■ WHAT IS NEEDED
Exact wording is required for every entry; transcribe all of them and leave the images out.

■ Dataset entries

>>>>>

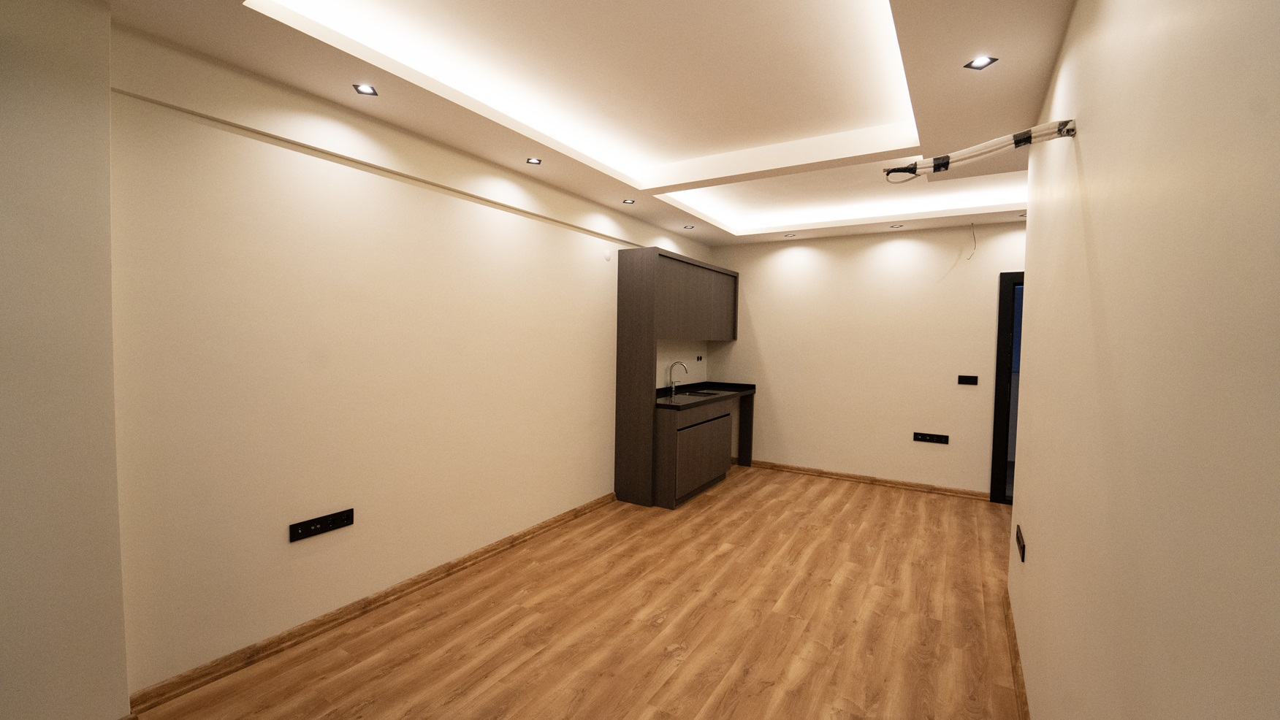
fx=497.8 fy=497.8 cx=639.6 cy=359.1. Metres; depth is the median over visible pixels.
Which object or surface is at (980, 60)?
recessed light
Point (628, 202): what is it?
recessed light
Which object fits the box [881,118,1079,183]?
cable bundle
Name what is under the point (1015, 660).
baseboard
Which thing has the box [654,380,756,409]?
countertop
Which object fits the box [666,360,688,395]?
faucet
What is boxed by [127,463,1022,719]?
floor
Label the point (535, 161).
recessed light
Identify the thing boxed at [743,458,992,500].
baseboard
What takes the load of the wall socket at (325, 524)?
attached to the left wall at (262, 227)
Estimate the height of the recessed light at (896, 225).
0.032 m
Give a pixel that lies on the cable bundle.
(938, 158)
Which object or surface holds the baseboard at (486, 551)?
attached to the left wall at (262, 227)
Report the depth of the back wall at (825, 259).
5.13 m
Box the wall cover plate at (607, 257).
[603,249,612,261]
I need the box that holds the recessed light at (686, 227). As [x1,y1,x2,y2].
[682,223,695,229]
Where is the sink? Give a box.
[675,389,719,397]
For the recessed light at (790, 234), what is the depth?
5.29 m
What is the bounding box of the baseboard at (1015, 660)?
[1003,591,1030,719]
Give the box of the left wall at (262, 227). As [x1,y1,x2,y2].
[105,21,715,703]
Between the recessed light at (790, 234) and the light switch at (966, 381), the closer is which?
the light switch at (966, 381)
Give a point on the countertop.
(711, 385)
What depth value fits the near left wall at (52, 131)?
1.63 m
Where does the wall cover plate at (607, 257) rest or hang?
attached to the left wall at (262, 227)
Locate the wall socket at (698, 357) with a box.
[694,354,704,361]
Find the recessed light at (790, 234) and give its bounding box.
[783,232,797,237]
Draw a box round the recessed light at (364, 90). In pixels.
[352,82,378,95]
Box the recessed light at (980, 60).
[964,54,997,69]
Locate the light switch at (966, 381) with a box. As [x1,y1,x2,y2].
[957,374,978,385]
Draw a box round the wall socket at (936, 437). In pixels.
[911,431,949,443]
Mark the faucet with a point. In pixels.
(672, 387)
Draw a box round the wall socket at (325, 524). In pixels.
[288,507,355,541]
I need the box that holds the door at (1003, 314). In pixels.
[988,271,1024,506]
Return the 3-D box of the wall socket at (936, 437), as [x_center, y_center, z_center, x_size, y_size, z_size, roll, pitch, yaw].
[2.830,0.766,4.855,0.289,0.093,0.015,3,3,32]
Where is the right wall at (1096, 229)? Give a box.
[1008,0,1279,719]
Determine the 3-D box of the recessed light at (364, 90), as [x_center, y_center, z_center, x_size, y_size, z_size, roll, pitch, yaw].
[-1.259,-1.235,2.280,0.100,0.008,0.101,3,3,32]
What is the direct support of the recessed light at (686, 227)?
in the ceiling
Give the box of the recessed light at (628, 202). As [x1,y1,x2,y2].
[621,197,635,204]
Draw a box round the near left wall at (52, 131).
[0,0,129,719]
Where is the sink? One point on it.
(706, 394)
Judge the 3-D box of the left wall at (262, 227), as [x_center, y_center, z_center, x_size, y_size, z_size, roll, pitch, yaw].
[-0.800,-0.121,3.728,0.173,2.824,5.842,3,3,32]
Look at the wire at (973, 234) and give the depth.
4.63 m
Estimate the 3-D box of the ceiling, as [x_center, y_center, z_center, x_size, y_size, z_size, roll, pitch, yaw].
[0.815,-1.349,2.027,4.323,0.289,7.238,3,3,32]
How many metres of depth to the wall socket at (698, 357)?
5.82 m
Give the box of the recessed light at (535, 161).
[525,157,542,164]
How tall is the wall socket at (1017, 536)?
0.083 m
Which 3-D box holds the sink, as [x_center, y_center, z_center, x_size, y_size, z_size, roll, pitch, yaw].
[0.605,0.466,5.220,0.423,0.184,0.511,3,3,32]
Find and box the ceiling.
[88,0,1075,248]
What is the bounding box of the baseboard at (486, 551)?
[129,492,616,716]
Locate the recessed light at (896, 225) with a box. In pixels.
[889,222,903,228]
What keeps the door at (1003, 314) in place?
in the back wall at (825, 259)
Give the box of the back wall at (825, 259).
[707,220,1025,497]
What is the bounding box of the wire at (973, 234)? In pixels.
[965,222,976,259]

<<<<<

■ TASK RESPONSE
fx=497.8 fy=497.8 cx=639.6 cy=359.1. Metres; depth is the median over visible pixels.
Which object or surface is at (980, 60)?
recessed light
Point (628, 202): what is it?
recessed light
Which object fits the box [881,118,1079,183]?
cable bundle
Name what is under the point (1015, 660).
baseboard
Which thing has the box [654,380,756,409]?
countertop
Which object fits the box [666,360,688,395]?
faucet
What is boxed by [127,463,1022,719]?
floor
Label the point (535, 161).
recessed light
Identify the thing boxed at [743,458,992,500].
baseboard
What takes the load of the wall socket at (325, 524)?
attached to the left wall at (262, 227)
Estimate the height of the recessed light at (896, 225).
0.032 m
Give a pixel that lies on the cable bundle.
(938, 158)
Which object or surface holds the baseboard at (486, 551)?
attached to the left wall at (262, 227)
Report the depth of the back wall at (825, 259).
5.13 m
Box the wall cover plate at (607, 257).
[603,249,612,261]
I need the box that holds the recessed light at (686, 227). As [x1,y1,x2,y2].
[682,223,695,229]
Where is the sink? Give a box.
[675,389,719,397]
For the recessed light at (790, 234), what is the depth?
5.29 m
What is the bounding box of the baseboard at (1015, 660)?
[1003,591,1030,719]
Give the box of the left wall at (262, 227). As [x1,y1,x2,y2].
[105,21,715,703]
Between the recessed light at (790, 234) and the light switch at (966, 381), the closer is which?
the light switch at (966, 381)
Give a point on the countertop.
(711, 385)
What depth value fits the near left wall at (52, 131)?
1.63 m
Where does the wall cover plate at (607, 257) rest or hang?
attached to the left wall at (262, 227)
Locate the wall socket at (698, 357) with a box.
[694,354,704,361]
Find the recessed light at (790, 234) and give its bounding box.
[783,232,797,237]
Draw a box round the recessed light at (364, 90). In pixels.
[352,82,378,95]
Box the recessed light at (980, 60).
[964,54,997,69]
Locate the light switch at (966, 381) with a box. As [x1,y1,x2,y2].
[957,374,978,385]
Draw a box round the wall socket at (936, 437). In pixels.
[911,431,949,443]
Mark the faucet with a point. In pixels.
(672, 387)
Draw a box round the wall socket at (325, 524). In pixels.
[288,507,355,541]
I need the box that holds the door at (1003, 314). In pixels.
[988,271,1024,506]
Return the 3-D box of the wall socket at (936, 437), as [x_center, y_center, z_center, x_size, y_size, z_size, roll, pitch, yaw].
[2.830,0.766,4.855,0.289,0.093,0.015,3,3,32]
Where is the right wall at (1096, 229)? Give a box.
[1008,0,1279,719]
Determine the 3-D box of the recessed light at (364, 90), as [x_center, y_center, z_center, x_size, y_size, z_size, roll, pitch, yaw].
[-1.259,-1.235,2.280,0.100,0.008,0.101,3,3,32]
What is the direct support of the recessed light at (686, 227)?
in the ceiling
Give the box of the recessed light at (628, 202). As [x1,y1,x2,y2].
[621,197,635,204]
Draw a box round the near left wall at (52, 131).
[0,0,129,719]
Where is the sink? One point on it.
(706, 394)
Judge the 3-D box of the left wall at (262, 227), as [x_center, y_center, z_center, x_size, y_size, z_size, roll, pitch, yaw].
[-0.800,-0.121,3.728,0.173,2.824,5.842,3,3,32]
Look at the wire at (973, 234) and give the depth.
4.63 m
Estimate the 3-D box of the ceiling, as [x_center, y_center, z_center, x_size, y_size, z_size, roll, pitch, yaw].
[0.815,-1.349,2.027,4.323,0.289,7.238,3,3,32]
How many metres of depth to the wall socket at (698, 357)?
5.82 m
Give the box of the recessed light at (535, 161).
[525,157,542,164]
How tall is the wall socket at (1017, 536)?
0.083 m
Which 3-D box holds the sink, as [x_center, y_center, z_center, x_size, y_size, z_size, roll, pitch, yaw].
[0.605,0.466,5.220,0.423,0.184,0.511,3,3,32]
Find and box the ceiling.
[88,0,1075,248]
What is the bounding box of the baseboard at (486, 551)?
[129,492,616,716]
Locate the recessed light at (896, 225) with a box. In pixels.
[889,222,903,228]
What keeps the door at (1003, 314) in place?
in the back wall at (825, 259)
Give the box of the back wall at (825, 259).
[707,220,1025,497]
What is the bounding box of the wire at (973, 234)? In pixels.
[965,222,976,259]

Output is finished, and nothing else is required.